--- INPUT DATA ---
%%

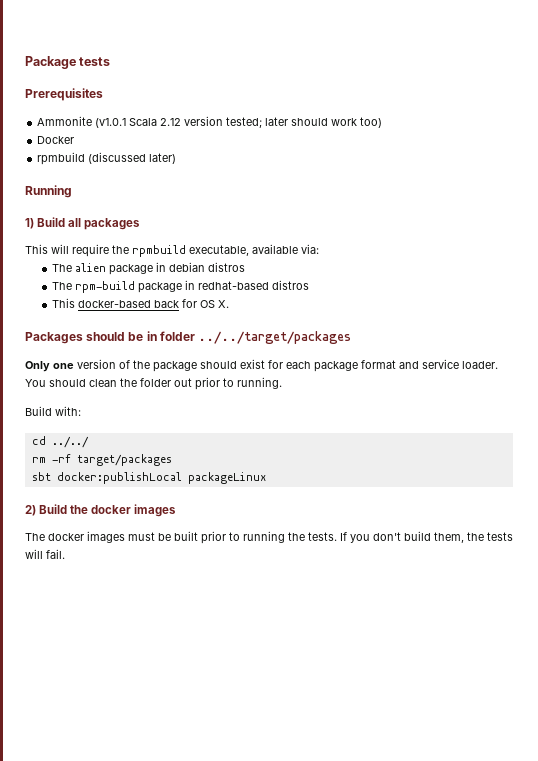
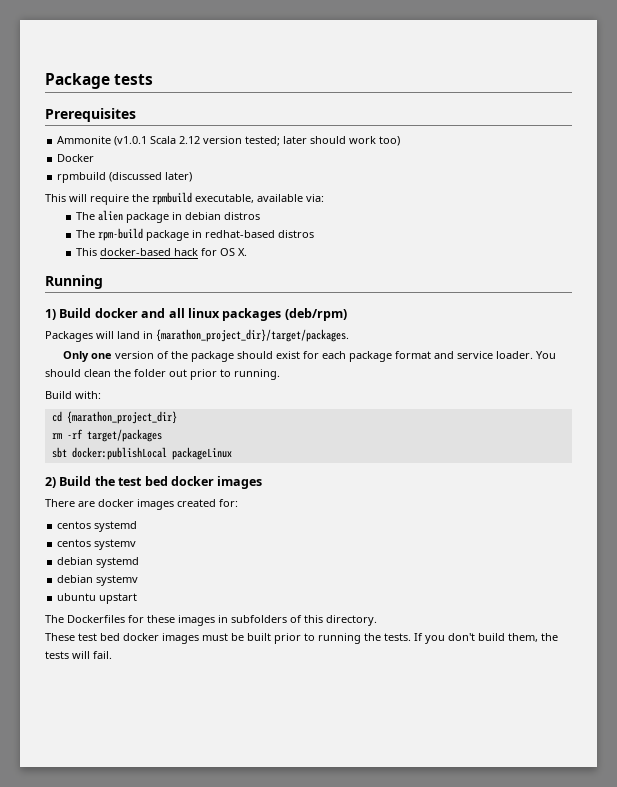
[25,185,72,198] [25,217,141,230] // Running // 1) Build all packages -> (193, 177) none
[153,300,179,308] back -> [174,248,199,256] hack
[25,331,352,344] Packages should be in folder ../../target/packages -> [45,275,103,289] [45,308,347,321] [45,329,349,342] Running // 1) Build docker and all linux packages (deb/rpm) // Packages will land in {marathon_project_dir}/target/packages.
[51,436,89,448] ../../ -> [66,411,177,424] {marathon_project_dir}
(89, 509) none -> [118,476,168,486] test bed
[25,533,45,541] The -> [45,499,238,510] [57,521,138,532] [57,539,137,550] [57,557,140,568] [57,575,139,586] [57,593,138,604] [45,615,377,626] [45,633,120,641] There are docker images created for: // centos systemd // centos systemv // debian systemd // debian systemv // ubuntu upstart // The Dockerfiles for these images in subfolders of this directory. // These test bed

%%

--- AIM OF THE TASK ---
Look above for every line with the word "packages" and copy it.

--- COMPLETED EXERCISE ---
[25,185,72,198] [25,217,141,230] // Running // 1) Build all packages -> (193, 177) none
[25,331,352,344] Packages should be in folder ../../target/packages -> [45,275,103,289] [45,308,347,321] [45,329,349,342] Running // 1) Build docker and all linux packages (deb/rpm) // Packages will land in {marathon_project_dir}/target/packages.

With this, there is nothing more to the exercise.